
    That is so good of you to give up work so you can care for her, she is very lucky to have you. From when you wrote that post yesterday i really hope that the hospital have been in touch with her/you and they have kept you more informed with what they plan to do/sorted her medication/dietitian.    

    I'm sending my thoughts and many positive vibes out to you. 

    Lucinda 

  • FormerMember
    FormerMember

    ...Also, i wanted to just add that i rang the Macmillan supportline last week that LoobyLoo49 wrote to you about today(0808 808 0000)- the nurse i spoke to was fantastic, she put me at ease about a lot of things and gave me some good information. It was good to speak to someone that is experienced but that doesn't know my mum. On the touch dial options i selected to speak to someone clinical- and i got to speak to a nurse, so helpful and understanding. 

     

     

  • FormerMember
    FormerMember in reply to FormerMember

    Hi Lucinda

    thank you for your lovely message. It was nice to hear from someone who understood what we are also going through. 

    They have advised against Chemotherapy and suggested managing the symptoms and putting a stent in to help her swallow and enable her to take more solid foods. They also mentioned lymph noods and that the cancer has moved into her stomach. She hasn’t been assigned a Macmillan nurse yet but it was mentioned. 

    in the current situation they are doing most consultations over the phone which isn’t really the best because it’s not very personal. My mum is 88 and they said the chemotherapy might push her the other way and make things worse. Otherwise it’s inoperable. It feel like it’s just a matter of making her comfortable and managing the symptoms until she gets very ill. It’s feel so sad. Because mum thinks she will be cured. But I’m feeling it’s going to be fatal. I really feel like I’m betraying her. And there is nothing I can do about it. 

    thanks you so much for taking the trouble to write. I wish you and you mum the very best. I hope your mum will make a full recovery with the chemotherapy 

    best regards 

    Steve 

  • Hi Steve

    I am sorry that you are experiencing all of this, it certainly is lot to take in and a very scary time for both you and your Mum.  

    How is Mum coping at the moment?  you say that they have suggested a stent to help with the intake of solids, but has she been given any meal supplement drinks or other dietary suggestions from the dietrican?

• [Exercise aim]: List every person's name that appears in the forum thread above, leaving out the label "FormerMember".

• [Data extract]:
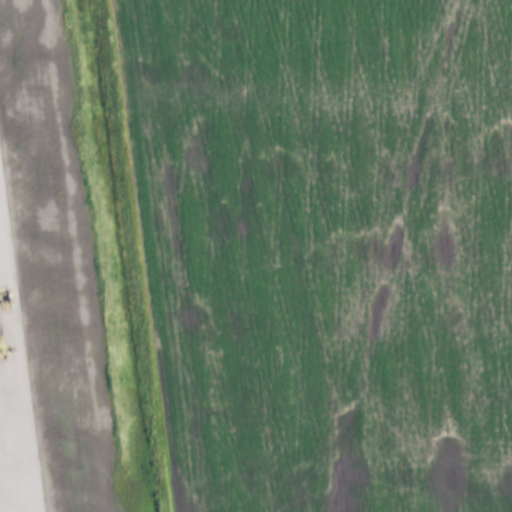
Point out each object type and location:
crop: (367, 254)
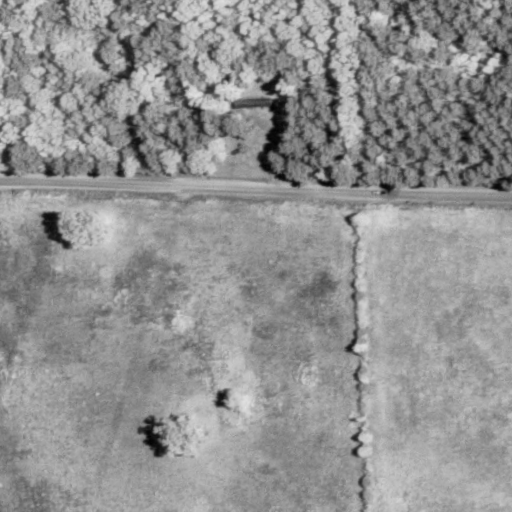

• [Response to this task]: Lucinda, LoobyLoo49, Steve